Although our patient did not report a history of flu-like symptoms on index presentation, a possible missed diagnosis of viral myocarditis was considered. Furthermore, a diagnosis of coronary artery disease superimposed on genetic dilated cardiomyopathy cannot be excluded with certainty. We did not screen first-degree relatives for dilated cardiomyopathy nor perform genetic analysis to identify a possible genetic cause for the heart failure [8]. Cardiomyopathy genetic tests are not readily available in state funded hospitals in South Africa.

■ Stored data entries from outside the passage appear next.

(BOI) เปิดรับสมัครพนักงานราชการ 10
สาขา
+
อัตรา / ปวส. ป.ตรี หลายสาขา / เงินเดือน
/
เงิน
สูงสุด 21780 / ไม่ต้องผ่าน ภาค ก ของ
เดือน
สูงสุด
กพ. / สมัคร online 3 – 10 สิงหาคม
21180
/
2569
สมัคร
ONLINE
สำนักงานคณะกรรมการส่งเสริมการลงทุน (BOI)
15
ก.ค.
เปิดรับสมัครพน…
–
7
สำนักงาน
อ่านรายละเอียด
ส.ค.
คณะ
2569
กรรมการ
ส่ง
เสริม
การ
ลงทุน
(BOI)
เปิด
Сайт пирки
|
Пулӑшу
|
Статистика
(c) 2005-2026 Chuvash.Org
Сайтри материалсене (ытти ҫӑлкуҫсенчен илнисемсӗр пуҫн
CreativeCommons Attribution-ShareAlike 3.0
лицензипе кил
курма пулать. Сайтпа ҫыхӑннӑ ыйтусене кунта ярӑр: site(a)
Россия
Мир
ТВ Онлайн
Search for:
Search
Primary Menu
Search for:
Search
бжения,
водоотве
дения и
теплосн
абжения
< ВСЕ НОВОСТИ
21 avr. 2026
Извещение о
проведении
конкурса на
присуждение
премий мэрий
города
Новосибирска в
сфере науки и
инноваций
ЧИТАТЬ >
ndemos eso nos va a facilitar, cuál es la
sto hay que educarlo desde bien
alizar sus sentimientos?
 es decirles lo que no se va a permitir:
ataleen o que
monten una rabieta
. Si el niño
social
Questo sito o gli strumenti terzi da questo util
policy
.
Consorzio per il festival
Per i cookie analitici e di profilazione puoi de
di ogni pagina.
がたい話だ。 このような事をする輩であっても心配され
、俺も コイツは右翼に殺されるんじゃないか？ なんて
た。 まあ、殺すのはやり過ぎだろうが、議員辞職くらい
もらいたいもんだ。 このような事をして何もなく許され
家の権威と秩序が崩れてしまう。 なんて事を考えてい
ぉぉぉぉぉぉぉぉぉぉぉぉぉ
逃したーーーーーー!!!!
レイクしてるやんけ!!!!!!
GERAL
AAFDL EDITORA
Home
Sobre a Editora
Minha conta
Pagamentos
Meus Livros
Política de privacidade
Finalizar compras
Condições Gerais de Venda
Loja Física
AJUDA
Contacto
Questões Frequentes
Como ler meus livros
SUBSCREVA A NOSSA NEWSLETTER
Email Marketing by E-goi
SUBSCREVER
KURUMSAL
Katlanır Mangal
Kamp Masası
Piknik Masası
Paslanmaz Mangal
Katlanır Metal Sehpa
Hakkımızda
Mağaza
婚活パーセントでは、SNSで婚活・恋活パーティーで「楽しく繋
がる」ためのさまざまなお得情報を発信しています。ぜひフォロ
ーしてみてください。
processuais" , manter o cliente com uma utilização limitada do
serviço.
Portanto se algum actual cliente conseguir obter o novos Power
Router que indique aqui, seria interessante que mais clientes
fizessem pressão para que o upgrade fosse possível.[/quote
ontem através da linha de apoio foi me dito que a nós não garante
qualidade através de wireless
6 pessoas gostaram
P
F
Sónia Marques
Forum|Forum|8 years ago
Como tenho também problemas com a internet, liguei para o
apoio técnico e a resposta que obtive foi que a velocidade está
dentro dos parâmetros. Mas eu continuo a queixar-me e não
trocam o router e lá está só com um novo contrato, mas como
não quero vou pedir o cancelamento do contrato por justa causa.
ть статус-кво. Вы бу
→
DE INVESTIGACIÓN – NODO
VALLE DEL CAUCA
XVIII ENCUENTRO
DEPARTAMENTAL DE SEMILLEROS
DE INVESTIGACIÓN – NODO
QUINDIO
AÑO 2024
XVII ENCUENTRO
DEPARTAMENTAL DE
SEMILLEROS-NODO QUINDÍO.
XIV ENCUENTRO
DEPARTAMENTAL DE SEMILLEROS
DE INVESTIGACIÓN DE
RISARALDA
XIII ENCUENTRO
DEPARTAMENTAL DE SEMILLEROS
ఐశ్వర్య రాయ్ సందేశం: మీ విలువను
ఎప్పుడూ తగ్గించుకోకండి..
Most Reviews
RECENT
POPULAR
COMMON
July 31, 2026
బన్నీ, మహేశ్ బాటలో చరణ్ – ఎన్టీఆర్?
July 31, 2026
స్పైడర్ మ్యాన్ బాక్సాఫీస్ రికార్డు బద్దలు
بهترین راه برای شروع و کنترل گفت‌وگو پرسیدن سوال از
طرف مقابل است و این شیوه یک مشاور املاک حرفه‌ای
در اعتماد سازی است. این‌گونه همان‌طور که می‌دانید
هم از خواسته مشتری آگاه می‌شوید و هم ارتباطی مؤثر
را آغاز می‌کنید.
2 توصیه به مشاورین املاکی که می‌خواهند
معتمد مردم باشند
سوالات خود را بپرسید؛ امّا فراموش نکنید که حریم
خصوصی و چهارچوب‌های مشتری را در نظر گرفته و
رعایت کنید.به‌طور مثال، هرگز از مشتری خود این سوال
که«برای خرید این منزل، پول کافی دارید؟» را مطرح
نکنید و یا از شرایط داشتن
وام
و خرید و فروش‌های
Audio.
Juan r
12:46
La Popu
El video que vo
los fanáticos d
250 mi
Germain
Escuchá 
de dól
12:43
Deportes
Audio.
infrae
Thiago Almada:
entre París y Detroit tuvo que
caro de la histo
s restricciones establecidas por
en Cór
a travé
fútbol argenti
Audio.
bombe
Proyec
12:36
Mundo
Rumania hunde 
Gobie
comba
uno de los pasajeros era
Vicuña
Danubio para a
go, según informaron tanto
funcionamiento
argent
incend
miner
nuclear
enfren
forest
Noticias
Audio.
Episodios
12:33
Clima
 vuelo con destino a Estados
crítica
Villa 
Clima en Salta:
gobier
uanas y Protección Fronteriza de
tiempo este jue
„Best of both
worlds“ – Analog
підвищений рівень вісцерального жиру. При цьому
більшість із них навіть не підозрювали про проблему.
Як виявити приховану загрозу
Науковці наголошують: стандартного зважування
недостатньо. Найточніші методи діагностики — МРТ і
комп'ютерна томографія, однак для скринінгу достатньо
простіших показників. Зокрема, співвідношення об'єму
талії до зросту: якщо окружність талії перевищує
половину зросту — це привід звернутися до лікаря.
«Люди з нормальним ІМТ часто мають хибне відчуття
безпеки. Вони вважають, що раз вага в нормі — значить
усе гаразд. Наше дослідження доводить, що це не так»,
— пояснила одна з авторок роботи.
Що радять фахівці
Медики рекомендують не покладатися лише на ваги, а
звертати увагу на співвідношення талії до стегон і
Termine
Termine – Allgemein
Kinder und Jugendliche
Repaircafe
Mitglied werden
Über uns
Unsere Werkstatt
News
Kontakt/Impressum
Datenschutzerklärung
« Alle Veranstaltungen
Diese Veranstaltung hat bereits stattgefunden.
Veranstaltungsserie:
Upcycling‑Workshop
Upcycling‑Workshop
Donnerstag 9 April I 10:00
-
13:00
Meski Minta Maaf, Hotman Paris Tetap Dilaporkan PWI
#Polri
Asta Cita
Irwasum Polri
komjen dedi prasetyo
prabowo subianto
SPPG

Cyclophosphamide-induced cardiomyopathy was also considered as part of the differential diagnosis. However, our patient only received a low cyclophosphamide dose of 13 mg/kg per cycle, making this diagnosis unlikely. Cyclophosphamide-induced cardiotoxicity is dose-dependent, and the total dose of cyclophosphamide therapy associated with cardiotoxicity is usually 150 mg/kg and above [9, 10].

In conclusion, we recommend optimal treatment of the primary rheumatological condition and active screening for ASCVD despite the absence of traditional cardiovascular risk factors. The clinical use of vascular biomarkers of early atherosclerosis may also be considered.